El presidente del Gobierno, Pedro Sánchez, ha avanzado este viernes que el Plan integral de respuesta a la crisis en Oriente Medio movilizará 5.000 millones de euros para «proteger a los ciudadanos, ayudar a las pymes, al sector primario y, por supuesto, a la industria».
Sánchez ha comparecido en rueda de prensa tras el Consejo de Ministros extraordinario que ha aprobado el primer paquete de medidas para paliar los efectos de la guerra en Oriente Medio, con un retraso de más de dos horas debido a que los ministros de Sumar se negaban a entrar a la reunión si no se incluían medidas de vivienda.
Finalmente, el Gobierno ha optado por aprobar dos reales decretos leyes, uno para temas de vivienda y otro general, que pasa por una «reducción drástica de la fiscalidad energética».
Bajada del IVA de los carburantes
El plan incluye una bajada del IVA de los carburantes al 10 % y del impuesto especial de hidrocarburos «hasta el mínimo que permite la Unión Europea», lo que permitirá a los usuarios ahorrar hasta 30 céntimos por litro en función del combustible utilizado, unos 20 euros por depósito por coche medio.
El plan también baja en un 60 % los impuestos de la electricidad, ha detallado Sánchez, a través de la rebaja del IVA de la electricidad al 10 %, la suspensión del impuesto de producción de energía eléctrica -del 7 % y que pagan las eléctricas- y la reducción del impuesto especial de electricidad, que pasa del 5,11 % al 0,5 %.
Asimismo, baja el IVA del gas natural, los pellets y la leña del tipo general (21 %) al reducido (10 %) y congela el precio del butano y del propano.
El plan bonifica en un 80 % los peajes eléctricos para las industrias más expuestas, lo que les permitirá ahorrar 200 millones de euros, y da mayor flexibilidad a los contratos de suministro energético para empresas y autónomos.
Al mismo tiempo, extiende hasta finales de este año todos los descuentos extraordinarios del bono social eléctrico, refuerza «de forma sustantiva el bono social térmico» y prolonga la prohibición de interrumpir los suministros esenciales a los hogares más vulnerables.

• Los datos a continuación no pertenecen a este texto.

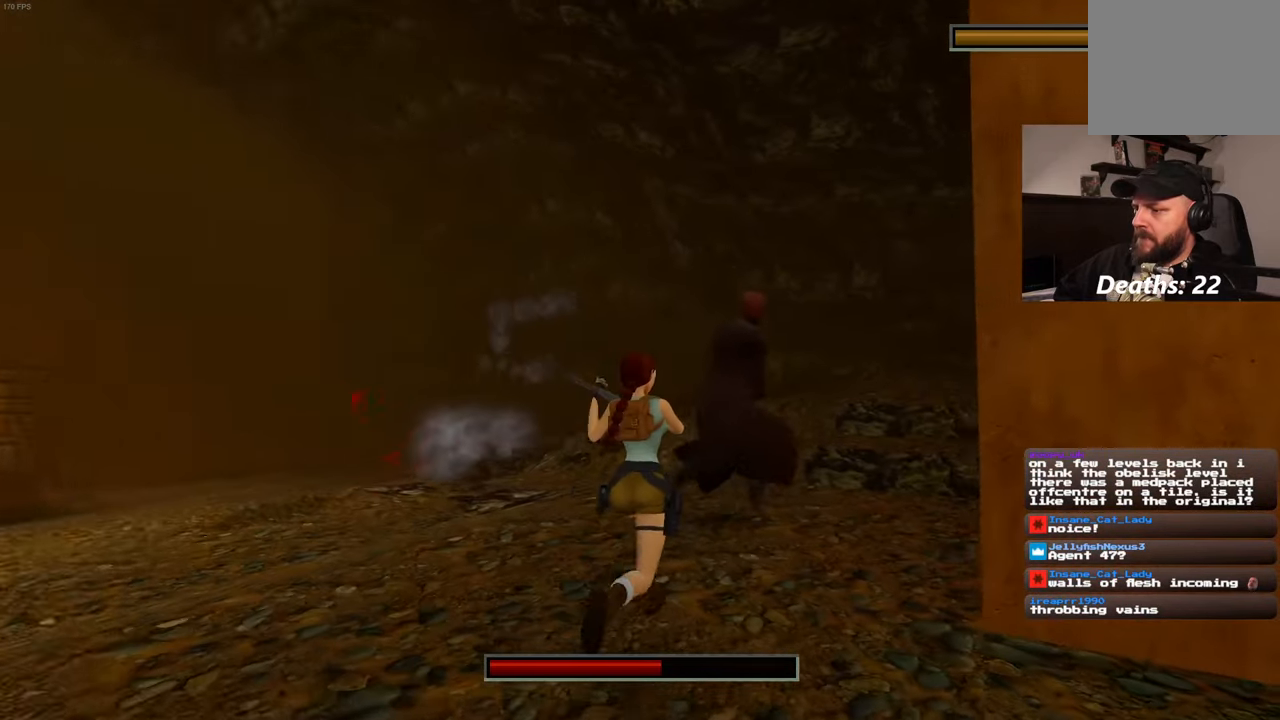
{"buttons": [], "left_stick": "right", "right_stick": "right"}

Vigilancia de la «codicia»
Además, se dotará a la Comisión Nacional de los Mercados de la Competencia (CNMC) de nuevas capacidades de supervisión y de sanción para que se persiga y «se castigue con dureza» a cualquier empresa que «aproveche esta crisis o las ayudas del Estado para enriquecerse».
El objetivo es garantizar que todas estas ayudas no se desvirtúen y que «cada euro de este plan que sale del esfuerzo de los contribuyentes vuelva íntegro a ellos». «Lo que no podemos tolerar es que por pura codicia intenten sacar tajada de esta guerra», ha subrayado.

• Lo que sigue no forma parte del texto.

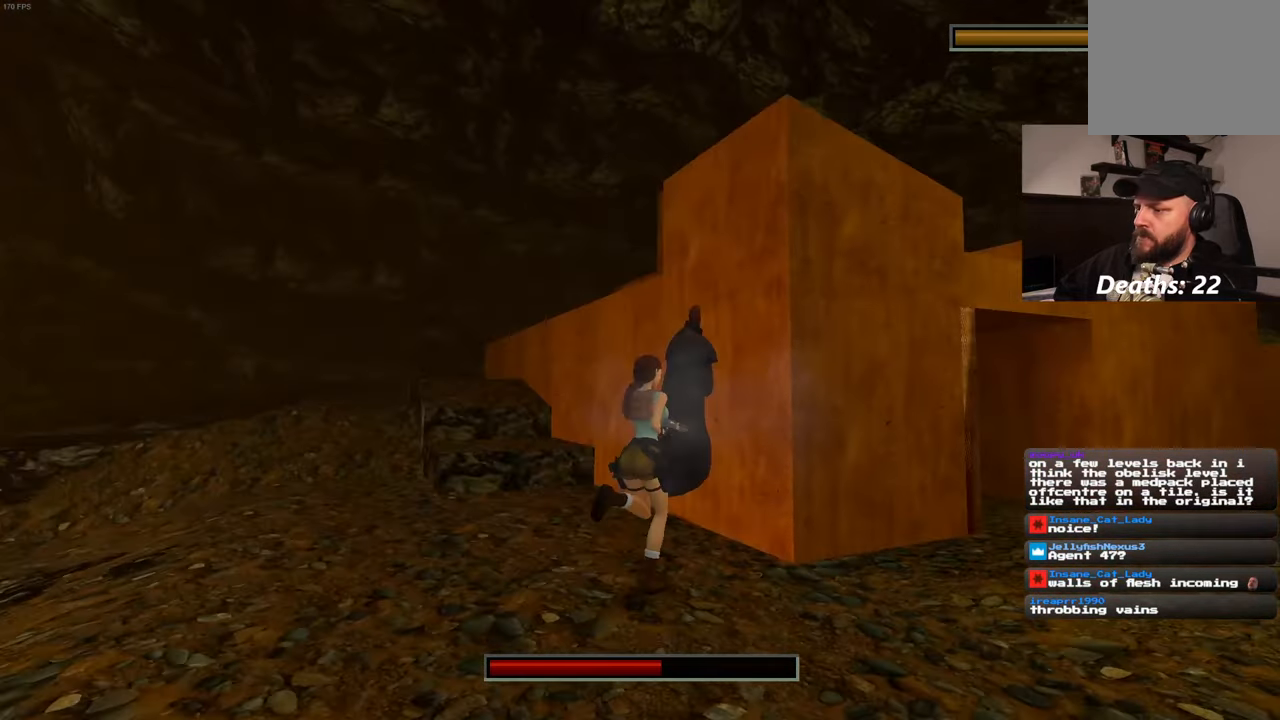
{"buttons": [], "left_stick": "left", "right_stick": "right", "events": [[167, "left_stick", "up"], [217, "R2", "down"], [400, "left_stick", "left"], [500, "R2", "up"]]}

Ayuda de 0,2 euros para agricultores y transportistas
El texto prevé una bonificación directa de 20 céntimos por litro de combustible a todos los transportistas, agricultores, ganaderos y pescadores y una ayuda equivalente para la compra de fertilizantes, para que esos sectores «puedan capear esta crisis» y «contener todo lo posible los precios de la cesta de la compra».

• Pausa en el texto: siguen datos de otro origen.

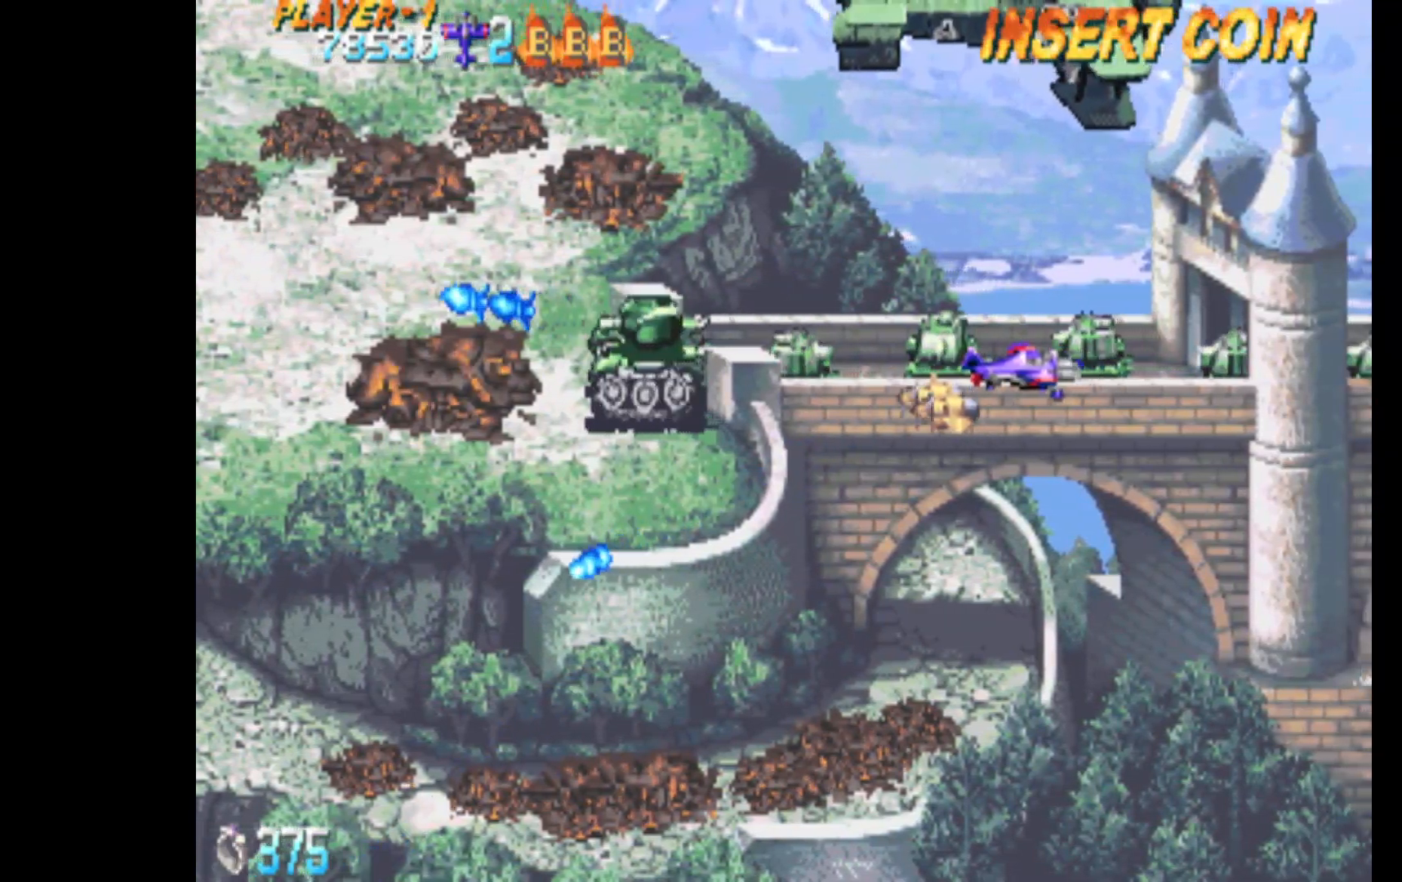
Gameplay with keyboard; each line is a JSON object with the keys held at the frame after it. "events" lists presses ("down") and releases ("up") of "c", "d", "down", "left", "q", "right", "s", "shift", "space", "up", "w" and "x" between this image and that frame as [ms after this image, input, new state], when the widget could be followed in between. No other keys are recorded. Mouse input is not recorded.
{"keys": [], "events": [[17, "left", "down"], [150, "left", "up"], [283, "left", "down"], [333, "left", "up"]]}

Este plan de 80 medidas, que entrará en vigor «mañana mismo», va a beneficiar directamente a los 20 millones de hogares y tres millones de empresas, ha detallado el presidente, que ha insistido en que ello «no va a impedir que los efectos de esta guerra ilegal lleguen a España pero sí que sean menos erosivos y más llevaderos».
Sánchez ha apelado a la «responsabilidad» de los grupos parlamentarios para aprobar los reales decretos leyes y ha señalado que el que recoge la mayoría de las medidas anticrisis, que cree que tiene «mayoría» suficiente, se votará en el Congreso la próxima semana.
«El Gobierno va a movilizar todos los recursos necesarios para proteger a los ciudadanos, ayudar a las pymes, al sector primario y por supuesto a la industria», ha subrayado el presidente, que ha apuntado que las medidas estarán vigentes «el tiempo que sea necesario» y se ampliarán «si las circunstancias lo requieren».